Move authorization passed without comment at council meeting, but raised dust afterward

Passing almost beneath the public radar at last week's City Council meeting was Item 82: the authorization for staff to enter into negotiations to purchase a Home Depot and the surrounding 14-acre tract at St. John's and I-35, as the future site of a new municipal courthouse and Austin Police Department northeast substation. The authorization passed without comment Thursday, but it raised some dust the next day, at a press conference hastily called by the local representatives of the League of United Latin American Citizens, Mothers Against Discriminatory Racism in Educa­tion and Society, the American Civil Liberties Union, and the National Organization for Women. "The City Council afforded more of an opportunity for public input on the move of the animal shelter than on the move of the city's municipal courthouse," said LULAC District 7 Director Rita Gonzales-Garza. "The municipal court affects the lives of over 400,000 persons annually, and the council did not bother to hold even a single hearing on the move of the municipal courthouse."

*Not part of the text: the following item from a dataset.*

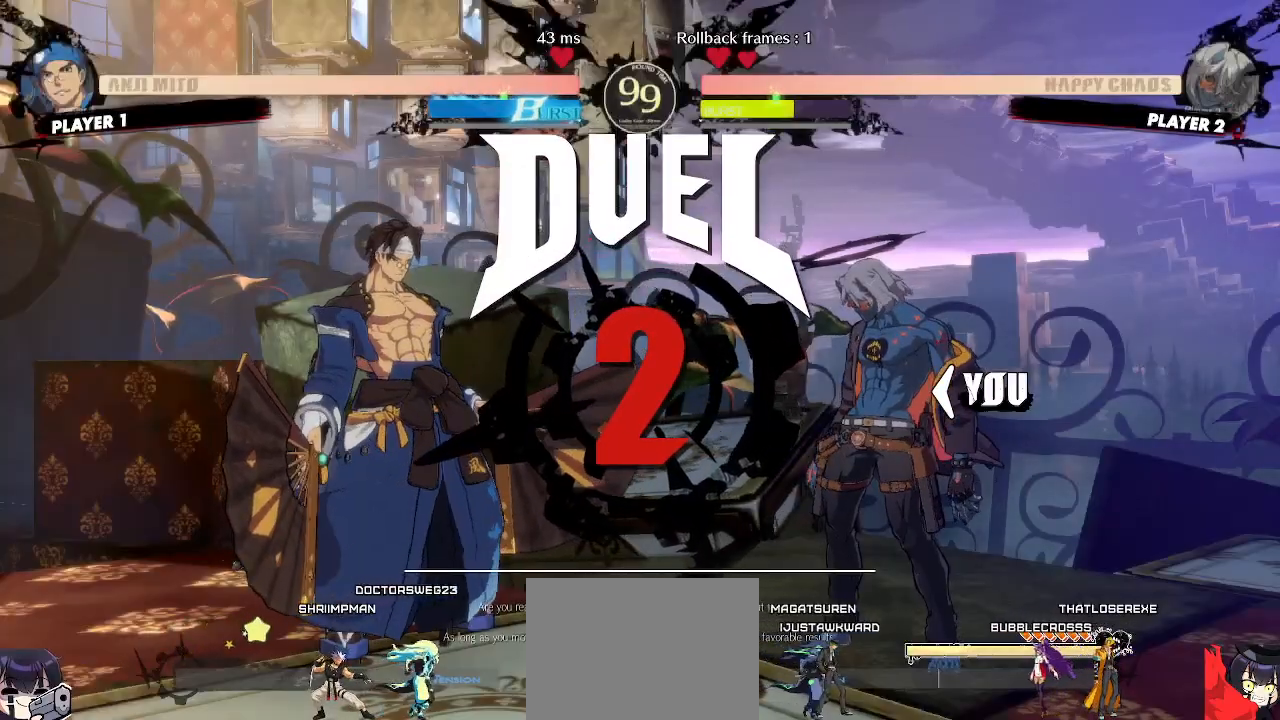
{"dt_ms": 500, "buttons": [], "events": []}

Gonzales-Garza said she and Cynthia Valadez of MADRES had been prepared to speak on the site purchase, but when they arrived at City Hall at the 1pm scheduled time, they were told the item had already been approved. The spokeswomen object to the proposed location as too far from Downtown and too distant from major bus lines for many residents, although they said their primary objections are to the limited public process. Gonzales-Garza said that in the preparations for last year's bond election, the consensus was the new site should be Downtown or on the near Eastside but that the city's real estate staff had apparently determined there are no adequate sites in those locations. "This decision was made without any public input," Gonzales-Garza said. Debbie Russell of the ACLU and Diana Castañeda of NOW added similar complaints about the site-selection process.

"We reviewed 76 sites," city real estate manager Lauraine Rizer responded early this week. "This was number 77." In order to meet the parameters of the bond appropriations – $16 million for the courthouse, $7 million for the APD substation – Rizer said, staff needed to find a site with a finished, high-ceiling building on a major corridor that could be redesigned for the city's purposes, with 450 parking spaces, and within 10 minutes of Downtown by car. Building a new building would cost $300 to $350 per square foot, Rizer said – the Home Depot site (building and land) is estimated at $65 per square foot.

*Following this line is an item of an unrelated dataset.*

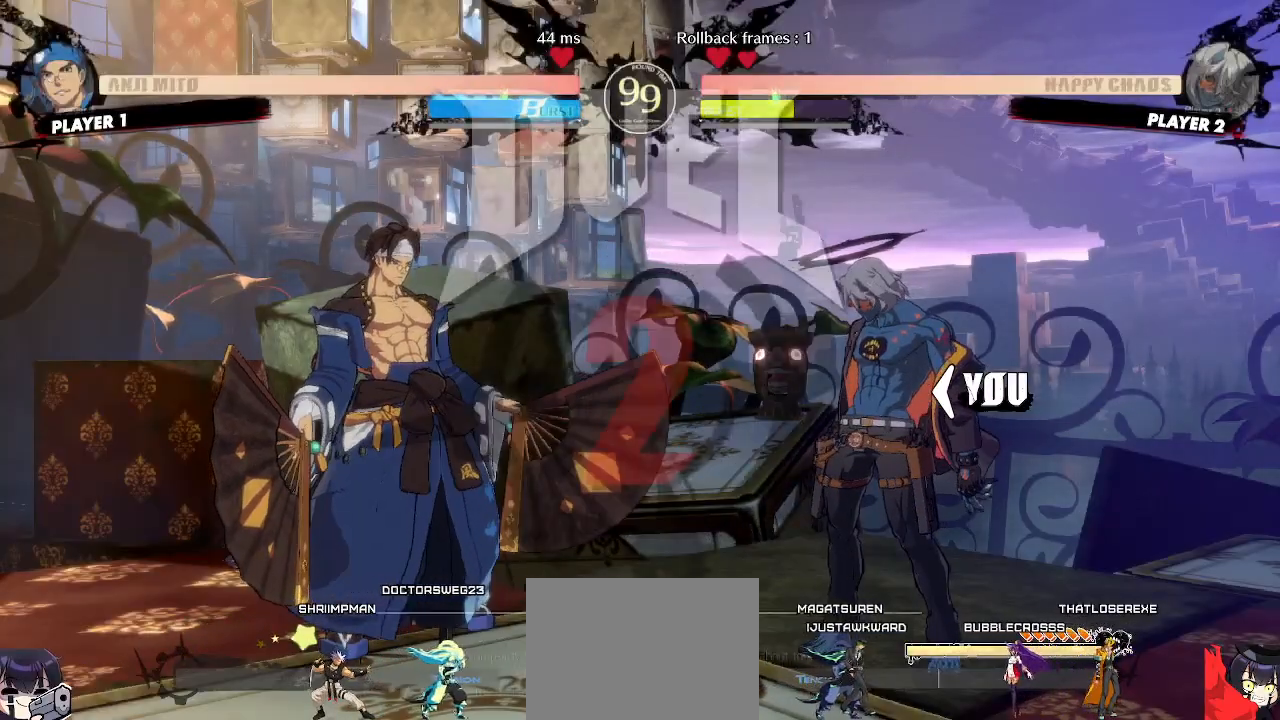
{"dt_ms": 1000, "buttons": ["DPAD_DOWN"]}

Rizer also said the current negotiation does not mean the deal is done. "We've made Home Depot an offer and are waiting on their response. If they accept our offer, there are still 60 days for appraisal, environmental site assessment, and so on – and the city can walk away for any reason."

In the current market, Rizer said, the city has repeatedly made offers on various properties, only to have a private buyer swoop in and offer a higher price. Did she expect that to happen on this deal? "We don't know – we certainly hope not."